» **Exercise brief**
Look through the entries below for the string "образовательной", and copy each line where it is found.
START Data for review
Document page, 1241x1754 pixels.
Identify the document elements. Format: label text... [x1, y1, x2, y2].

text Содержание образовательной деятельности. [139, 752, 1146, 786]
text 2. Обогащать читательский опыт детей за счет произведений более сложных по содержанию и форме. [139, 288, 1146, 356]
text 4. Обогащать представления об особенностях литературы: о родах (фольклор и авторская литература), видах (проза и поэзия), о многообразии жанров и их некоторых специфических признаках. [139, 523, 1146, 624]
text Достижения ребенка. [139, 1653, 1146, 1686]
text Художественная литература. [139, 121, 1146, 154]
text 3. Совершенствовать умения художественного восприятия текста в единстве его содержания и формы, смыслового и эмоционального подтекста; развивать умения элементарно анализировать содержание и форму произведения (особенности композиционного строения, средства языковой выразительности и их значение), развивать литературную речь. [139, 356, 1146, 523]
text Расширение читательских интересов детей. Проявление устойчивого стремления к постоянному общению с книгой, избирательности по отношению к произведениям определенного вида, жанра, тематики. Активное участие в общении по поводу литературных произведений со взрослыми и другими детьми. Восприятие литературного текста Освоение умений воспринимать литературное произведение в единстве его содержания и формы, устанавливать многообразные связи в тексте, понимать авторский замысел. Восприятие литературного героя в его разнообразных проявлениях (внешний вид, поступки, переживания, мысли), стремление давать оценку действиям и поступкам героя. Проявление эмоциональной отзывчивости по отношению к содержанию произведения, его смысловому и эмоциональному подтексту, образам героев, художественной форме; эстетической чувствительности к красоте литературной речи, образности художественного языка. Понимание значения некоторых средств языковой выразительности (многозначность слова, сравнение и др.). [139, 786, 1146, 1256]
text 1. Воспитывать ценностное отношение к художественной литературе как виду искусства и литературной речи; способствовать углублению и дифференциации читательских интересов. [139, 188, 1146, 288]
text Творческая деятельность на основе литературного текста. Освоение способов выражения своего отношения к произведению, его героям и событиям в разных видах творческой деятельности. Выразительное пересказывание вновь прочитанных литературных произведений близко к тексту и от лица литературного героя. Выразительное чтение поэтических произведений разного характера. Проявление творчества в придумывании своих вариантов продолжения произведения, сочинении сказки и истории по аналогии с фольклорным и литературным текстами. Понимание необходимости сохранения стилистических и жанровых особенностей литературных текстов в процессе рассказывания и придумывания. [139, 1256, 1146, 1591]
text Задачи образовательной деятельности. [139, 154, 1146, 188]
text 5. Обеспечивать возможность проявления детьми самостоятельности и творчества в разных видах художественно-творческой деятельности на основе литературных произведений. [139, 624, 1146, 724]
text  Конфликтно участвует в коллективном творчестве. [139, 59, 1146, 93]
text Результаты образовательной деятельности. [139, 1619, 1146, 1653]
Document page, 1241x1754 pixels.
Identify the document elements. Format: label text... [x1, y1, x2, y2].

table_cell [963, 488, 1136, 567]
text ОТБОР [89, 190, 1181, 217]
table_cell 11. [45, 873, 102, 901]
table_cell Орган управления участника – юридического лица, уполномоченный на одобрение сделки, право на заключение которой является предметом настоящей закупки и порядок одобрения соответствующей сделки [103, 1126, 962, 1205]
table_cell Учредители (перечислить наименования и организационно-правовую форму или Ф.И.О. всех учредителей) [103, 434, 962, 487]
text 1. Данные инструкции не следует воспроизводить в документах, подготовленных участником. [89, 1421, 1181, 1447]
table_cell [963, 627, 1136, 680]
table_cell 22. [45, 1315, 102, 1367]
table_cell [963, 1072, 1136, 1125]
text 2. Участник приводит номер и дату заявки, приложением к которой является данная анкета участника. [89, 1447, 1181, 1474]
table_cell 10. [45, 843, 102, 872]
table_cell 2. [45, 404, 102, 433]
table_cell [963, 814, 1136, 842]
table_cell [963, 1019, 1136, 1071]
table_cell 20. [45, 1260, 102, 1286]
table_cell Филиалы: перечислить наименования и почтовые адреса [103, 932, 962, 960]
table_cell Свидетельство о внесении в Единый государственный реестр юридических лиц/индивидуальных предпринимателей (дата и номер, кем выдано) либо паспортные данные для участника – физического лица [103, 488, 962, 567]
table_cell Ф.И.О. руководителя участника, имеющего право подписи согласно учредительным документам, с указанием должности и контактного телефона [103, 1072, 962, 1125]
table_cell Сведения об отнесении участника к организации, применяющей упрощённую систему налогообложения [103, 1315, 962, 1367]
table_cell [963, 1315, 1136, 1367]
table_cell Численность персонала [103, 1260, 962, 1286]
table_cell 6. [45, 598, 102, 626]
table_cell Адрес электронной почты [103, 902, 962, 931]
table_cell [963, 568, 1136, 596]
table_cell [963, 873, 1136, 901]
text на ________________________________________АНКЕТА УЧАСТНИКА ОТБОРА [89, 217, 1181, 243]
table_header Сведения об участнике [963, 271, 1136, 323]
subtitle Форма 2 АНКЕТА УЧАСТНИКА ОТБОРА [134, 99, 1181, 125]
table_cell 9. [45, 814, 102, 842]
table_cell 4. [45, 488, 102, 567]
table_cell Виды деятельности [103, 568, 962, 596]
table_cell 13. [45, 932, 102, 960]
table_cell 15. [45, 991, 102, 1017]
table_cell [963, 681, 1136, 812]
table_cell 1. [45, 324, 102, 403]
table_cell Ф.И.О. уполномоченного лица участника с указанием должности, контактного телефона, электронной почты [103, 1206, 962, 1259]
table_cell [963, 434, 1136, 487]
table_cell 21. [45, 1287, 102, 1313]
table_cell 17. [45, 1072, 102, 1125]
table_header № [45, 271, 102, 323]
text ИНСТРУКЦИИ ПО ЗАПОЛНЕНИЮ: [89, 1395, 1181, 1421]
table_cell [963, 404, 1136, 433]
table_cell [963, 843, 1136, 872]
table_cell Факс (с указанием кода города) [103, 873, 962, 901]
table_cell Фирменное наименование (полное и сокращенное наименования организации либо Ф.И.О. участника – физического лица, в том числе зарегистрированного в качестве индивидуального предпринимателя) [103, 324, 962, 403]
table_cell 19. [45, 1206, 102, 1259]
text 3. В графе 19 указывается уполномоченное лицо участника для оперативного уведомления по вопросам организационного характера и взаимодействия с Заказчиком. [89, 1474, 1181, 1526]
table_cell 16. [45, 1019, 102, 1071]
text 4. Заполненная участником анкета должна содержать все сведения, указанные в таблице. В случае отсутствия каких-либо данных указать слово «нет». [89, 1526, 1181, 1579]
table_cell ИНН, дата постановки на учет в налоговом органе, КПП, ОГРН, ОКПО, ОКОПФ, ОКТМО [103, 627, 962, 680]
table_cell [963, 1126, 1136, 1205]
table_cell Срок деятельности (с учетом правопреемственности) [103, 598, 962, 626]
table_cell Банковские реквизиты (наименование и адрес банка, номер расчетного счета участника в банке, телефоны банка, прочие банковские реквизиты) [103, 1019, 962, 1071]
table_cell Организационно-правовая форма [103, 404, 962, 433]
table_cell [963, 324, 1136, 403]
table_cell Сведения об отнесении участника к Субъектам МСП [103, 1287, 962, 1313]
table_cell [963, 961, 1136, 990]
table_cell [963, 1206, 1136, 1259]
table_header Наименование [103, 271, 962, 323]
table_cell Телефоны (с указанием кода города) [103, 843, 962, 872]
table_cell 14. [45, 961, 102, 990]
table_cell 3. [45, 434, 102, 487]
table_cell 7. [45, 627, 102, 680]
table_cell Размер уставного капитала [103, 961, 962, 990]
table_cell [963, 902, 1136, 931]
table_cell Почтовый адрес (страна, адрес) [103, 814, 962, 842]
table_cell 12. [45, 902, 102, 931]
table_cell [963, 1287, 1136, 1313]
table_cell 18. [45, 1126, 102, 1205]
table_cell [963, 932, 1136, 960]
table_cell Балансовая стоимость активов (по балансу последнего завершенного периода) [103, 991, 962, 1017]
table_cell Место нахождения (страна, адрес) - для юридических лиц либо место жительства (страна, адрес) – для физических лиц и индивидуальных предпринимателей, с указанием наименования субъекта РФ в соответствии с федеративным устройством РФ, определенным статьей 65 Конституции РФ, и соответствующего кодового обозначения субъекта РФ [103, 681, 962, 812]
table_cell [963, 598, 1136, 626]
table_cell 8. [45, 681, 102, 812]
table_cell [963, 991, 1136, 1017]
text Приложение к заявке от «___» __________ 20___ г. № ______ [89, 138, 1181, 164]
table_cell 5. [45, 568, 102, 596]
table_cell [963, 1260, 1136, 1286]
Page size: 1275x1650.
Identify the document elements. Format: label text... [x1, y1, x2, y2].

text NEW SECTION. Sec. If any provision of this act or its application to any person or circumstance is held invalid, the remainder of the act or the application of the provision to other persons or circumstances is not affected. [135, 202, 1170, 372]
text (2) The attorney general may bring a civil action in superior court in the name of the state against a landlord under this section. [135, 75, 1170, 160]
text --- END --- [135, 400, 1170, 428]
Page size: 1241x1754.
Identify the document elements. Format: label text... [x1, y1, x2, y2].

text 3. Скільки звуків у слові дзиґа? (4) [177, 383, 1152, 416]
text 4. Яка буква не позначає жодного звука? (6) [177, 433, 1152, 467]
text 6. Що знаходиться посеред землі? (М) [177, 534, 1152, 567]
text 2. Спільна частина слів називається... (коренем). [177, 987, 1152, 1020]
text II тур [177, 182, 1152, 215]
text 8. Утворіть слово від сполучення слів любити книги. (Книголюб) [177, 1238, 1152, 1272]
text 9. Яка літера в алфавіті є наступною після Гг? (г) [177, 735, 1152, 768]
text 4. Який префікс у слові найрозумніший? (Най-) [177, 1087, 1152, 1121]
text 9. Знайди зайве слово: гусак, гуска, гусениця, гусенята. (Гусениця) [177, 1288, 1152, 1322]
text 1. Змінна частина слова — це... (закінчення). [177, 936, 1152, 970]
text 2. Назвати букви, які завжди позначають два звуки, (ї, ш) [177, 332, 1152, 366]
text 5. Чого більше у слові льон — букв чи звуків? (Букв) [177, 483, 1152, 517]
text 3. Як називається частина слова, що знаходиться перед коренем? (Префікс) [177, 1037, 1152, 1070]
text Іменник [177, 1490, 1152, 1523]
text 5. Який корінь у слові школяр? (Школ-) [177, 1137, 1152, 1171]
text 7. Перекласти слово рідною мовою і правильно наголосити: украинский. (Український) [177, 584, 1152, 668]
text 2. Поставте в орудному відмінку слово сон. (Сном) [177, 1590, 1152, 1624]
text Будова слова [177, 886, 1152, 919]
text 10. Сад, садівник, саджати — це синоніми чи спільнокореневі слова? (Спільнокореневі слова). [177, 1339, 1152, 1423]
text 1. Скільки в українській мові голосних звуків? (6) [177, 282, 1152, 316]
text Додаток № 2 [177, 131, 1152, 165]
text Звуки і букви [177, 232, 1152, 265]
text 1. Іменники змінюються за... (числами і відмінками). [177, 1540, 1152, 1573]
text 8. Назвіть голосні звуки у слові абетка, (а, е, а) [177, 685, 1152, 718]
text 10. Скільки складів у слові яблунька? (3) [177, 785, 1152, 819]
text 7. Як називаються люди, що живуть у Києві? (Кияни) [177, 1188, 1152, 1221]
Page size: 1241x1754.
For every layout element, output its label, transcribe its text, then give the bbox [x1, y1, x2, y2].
END Data for review
» **Answer area**
text Содержание образовательной деятельности. [139, 752, 1146, 786]
text Задачи образовательной деятельности. [139, 154, 1146, 188]
text Результаты образовательной деятельности. [139, 1619, 1146, 1653]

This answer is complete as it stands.